__EXERCISE REQUIREMENTS__.
In the data, find the word "Stack" and copy out every line that has it.

(Plain-text document sources)
################

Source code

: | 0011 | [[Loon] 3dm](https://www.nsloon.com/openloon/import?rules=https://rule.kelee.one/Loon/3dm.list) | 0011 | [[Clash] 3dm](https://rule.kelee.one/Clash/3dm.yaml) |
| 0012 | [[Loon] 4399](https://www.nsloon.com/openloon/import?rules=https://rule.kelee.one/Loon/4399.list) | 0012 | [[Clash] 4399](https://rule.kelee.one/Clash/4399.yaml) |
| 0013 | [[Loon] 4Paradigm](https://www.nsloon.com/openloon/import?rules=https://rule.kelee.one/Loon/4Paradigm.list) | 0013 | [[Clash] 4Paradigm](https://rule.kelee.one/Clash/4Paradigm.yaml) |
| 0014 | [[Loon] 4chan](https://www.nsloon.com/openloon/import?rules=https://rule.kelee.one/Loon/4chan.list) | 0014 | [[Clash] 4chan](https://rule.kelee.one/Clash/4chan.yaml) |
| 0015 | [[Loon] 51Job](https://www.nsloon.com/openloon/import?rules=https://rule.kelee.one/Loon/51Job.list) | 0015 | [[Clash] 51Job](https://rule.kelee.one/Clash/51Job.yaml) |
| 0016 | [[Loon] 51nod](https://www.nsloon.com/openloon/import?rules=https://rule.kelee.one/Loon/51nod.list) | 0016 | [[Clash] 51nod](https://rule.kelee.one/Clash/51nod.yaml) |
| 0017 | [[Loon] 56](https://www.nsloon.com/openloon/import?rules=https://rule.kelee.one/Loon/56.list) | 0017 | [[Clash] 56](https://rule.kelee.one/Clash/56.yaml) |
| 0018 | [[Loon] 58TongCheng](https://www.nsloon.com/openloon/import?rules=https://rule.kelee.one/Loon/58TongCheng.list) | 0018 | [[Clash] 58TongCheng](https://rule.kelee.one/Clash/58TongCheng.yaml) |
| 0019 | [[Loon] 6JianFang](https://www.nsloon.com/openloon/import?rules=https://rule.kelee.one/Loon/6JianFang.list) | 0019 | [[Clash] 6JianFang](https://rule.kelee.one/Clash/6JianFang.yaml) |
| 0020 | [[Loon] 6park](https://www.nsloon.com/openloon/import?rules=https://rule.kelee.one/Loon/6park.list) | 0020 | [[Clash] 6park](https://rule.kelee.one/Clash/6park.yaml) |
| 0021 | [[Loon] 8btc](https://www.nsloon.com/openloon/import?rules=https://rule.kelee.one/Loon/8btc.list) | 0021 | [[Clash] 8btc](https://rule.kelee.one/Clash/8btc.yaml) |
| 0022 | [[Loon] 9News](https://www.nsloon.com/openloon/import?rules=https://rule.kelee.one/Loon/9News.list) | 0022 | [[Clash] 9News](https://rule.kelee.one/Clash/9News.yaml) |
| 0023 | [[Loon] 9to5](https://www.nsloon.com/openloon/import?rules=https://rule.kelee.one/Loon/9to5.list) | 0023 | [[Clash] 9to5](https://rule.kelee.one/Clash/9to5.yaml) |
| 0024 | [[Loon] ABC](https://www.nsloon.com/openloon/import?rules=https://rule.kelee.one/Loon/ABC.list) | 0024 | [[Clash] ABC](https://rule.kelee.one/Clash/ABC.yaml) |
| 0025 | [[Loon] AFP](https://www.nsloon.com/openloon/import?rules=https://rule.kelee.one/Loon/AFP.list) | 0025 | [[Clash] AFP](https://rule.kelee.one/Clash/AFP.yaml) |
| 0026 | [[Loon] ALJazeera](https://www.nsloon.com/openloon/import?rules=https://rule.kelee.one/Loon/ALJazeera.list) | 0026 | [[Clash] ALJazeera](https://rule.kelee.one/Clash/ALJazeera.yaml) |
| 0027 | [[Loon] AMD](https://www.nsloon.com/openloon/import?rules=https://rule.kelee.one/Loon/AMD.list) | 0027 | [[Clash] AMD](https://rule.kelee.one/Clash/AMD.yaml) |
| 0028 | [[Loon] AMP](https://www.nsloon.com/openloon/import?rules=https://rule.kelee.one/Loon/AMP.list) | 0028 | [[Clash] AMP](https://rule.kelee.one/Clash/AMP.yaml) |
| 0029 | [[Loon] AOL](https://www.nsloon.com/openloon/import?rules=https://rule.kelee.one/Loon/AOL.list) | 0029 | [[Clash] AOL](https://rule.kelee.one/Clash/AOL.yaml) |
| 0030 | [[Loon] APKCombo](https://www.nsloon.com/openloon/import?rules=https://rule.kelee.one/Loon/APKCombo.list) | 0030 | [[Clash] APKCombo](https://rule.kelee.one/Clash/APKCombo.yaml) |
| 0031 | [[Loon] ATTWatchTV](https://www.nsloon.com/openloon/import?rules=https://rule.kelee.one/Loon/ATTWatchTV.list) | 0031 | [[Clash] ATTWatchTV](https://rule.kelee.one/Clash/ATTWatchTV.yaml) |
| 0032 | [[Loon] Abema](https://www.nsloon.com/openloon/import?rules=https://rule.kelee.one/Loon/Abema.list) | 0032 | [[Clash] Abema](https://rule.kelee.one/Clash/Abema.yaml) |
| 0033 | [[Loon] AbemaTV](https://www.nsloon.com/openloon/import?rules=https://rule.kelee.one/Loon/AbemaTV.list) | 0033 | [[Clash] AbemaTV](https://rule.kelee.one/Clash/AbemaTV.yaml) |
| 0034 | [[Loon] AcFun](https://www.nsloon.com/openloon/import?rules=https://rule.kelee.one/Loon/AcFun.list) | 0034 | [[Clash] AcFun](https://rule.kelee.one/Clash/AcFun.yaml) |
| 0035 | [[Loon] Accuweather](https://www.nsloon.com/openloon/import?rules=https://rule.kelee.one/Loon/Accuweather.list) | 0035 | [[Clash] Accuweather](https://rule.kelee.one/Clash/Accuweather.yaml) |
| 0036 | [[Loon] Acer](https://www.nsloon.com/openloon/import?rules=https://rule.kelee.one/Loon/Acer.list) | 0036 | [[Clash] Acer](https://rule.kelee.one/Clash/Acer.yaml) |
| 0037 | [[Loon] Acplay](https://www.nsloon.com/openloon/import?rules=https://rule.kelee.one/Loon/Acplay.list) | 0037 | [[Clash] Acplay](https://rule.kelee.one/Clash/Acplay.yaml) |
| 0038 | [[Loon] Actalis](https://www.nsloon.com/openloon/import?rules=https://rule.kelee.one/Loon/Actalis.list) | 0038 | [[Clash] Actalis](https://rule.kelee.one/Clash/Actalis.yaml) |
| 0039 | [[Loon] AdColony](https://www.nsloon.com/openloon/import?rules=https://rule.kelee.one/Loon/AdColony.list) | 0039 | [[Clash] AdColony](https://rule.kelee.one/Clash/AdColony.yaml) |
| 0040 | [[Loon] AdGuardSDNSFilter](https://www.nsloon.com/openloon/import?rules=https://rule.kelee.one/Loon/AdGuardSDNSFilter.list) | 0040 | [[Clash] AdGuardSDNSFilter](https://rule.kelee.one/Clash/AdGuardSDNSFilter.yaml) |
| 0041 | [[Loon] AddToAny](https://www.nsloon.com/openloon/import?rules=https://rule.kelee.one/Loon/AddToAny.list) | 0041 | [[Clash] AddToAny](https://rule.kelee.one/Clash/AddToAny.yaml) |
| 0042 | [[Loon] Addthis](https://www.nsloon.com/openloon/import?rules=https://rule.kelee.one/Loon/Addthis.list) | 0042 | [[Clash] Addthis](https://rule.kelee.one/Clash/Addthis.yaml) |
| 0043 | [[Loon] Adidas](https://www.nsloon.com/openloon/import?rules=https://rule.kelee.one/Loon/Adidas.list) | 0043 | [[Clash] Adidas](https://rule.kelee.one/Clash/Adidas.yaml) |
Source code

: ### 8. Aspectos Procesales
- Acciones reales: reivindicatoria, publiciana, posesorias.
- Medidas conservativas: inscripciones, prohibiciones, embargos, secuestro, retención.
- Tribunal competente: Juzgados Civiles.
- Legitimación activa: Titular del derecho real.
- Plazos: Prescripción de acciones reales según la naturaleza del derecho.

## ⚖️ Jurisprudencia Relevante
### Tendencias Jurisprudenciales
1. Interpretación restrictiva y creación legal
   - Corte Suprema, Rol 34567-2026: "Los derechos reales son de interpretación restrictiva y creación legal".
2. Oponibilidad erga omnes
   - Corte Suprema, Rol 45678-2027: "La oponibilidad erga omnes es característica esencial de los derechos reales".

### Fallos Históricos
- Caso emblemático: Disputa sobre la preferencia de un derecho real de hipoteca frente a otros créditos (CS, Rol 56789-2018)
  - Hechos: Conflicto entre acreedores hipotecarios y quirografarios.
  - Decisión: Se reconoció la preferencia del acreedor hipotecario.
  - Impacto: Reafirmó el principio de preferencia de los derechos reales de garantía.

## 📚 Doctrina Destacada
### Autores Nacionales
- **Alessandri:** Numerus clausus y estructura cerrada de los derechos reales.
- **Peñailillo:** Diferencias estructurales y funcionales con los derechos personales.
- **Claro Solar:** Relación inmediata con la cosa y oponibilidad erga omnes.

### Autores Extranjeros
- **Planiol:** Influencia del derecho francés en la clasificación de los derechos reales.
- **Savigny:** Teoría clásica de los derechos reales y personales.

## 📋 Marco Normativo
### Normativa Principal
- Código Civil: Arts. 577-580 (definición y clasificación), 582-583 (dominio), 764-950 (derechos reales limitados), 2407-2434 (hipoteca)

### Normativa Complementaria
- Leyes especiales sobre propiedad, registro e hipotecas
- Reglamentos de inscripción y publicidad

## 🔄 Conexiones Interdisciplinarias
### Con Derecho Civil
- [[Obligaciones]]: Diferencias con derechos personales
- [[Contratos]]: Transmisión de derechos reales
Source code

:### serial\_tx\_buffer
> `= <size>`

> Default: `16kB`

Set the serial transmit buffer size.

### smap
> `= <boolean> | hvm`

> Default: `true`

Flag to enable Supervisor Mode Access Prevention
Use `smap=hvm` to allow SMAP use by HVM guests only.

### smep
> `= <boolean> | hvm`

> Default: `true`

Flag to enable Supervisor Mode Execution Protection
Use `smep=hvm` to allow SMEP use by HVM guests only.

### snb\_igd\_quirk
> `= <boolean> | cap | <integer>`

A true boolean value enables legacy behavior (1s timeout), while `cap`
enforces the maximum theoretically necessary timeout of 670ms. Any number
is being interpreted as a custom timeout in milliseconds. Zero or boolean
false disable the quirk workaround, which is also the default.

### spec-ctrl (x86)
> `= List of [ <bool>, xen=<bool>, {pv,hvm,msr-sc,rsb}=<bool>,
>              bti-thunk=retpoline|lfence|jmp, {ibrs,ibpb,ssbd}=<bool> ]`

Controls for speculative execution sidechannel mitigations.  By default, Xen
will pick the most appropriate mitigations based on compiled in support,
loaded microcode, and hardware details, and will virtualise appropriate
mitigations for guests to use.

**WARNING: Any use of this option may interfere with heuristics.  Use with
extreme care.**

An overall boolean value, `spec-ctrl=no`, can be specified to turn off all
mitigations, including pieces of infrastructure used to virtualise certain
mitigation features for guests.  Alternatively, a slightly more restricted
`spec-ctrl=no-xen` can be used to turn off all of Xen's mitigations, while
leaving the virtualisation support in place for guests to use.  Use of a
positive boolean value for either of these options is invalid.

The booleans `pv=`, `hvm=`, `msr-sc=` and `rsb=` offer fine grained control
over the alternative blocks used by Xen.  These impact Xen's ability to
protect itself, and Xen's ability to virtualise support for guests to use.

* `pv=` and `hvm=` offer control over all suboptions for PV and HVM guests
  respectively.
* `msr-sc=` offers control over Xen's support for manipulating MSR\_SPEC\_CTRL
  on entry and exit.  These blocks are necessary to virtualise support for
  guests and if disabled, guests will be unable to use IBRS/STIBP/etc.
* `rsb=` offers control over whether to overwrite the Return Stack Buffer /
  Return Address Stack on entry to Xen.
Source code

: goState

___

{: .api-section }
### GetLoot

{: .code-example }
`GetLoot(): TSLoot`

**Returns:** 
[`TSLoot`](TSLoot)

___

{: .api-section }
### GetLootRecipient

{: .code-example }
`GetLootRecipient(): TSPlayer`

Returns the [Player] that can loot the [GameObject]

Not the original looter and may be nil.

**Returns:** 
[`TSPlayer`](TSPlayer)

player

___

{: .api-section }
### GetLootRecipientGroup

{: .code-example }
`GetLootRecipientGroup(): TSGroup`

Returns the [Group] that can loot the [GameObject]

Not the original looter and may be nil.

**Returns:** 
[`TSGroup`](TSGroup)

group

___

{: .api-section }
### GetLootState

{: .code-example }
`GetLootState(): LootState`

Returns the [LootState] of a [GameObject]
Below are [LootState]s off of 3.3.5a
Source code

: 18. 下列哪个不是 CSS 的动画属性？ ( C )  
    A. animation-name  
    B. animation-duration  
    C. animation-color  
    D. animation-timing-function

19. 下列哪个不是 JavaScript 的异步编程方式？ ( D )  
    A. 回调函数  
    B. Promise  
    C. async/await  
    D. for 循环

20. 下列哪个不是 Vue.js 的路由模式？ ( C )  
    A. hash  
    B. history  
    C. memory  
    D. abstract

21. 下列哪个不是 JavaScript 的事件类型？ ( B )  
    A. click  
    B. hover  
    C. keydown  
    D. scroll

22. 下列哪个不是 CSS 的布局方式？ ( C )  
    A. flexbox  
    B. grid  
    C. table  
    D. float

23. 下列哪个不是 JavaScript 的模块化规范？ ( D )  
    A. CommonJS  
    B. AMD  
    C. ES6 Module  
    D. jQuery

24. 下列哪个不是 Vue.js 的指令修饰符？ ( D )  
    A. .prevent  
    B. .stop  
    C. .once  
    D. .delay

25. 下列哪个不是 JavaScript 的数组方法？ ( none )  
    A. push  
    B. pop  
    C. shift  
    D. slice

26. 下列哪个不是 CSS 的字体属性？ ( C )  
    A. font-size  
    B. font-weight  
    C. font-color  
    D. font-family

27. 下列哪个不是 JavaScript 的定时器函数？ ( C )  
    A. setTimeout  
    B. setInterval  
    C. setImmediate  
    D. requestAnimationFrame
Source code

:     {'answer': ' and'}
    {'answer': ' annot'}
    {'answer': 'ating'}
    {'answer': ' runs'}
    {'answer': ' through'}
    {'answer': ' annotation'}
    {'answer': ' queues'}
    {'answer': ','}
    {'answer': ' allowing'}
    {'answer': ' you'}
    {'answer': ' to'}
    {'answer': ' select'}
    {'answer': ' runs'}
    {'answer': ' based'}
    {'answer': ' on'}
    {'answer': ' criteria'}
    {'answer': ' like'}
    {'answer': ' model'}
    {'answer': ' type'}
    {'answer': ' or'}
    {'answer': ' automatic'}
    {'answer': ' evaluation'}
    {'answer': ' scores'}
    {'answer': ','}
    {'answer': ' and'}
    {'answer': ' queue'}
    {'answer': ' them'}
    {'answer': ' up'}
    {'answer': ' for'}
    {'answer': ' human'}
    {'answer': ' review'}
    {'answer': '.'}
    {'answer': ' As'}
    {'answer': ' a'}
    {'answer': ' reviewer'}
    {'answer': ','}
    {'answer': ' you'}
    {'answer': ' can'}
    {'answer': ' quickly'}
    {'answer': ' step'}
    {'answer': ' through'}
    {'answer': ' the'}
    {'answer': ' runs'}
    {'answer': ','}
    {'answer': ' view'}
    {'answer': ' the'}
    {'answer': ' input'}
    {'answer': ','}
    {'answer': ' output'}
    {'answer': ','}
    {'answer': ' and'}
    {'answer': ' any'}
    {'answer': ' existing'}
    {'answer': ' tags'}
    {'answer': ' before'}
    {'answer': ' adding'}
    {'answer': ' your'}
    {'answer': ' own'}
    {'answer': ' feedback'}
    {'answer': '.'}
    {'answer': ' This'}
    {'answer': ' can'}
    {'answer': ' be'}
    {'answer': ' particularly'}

################

__TASK RESULT__.
* `rsb=` offers control over whether to overwrite the Return Stack Buffer /
  Return Address Stack on entry to Xen.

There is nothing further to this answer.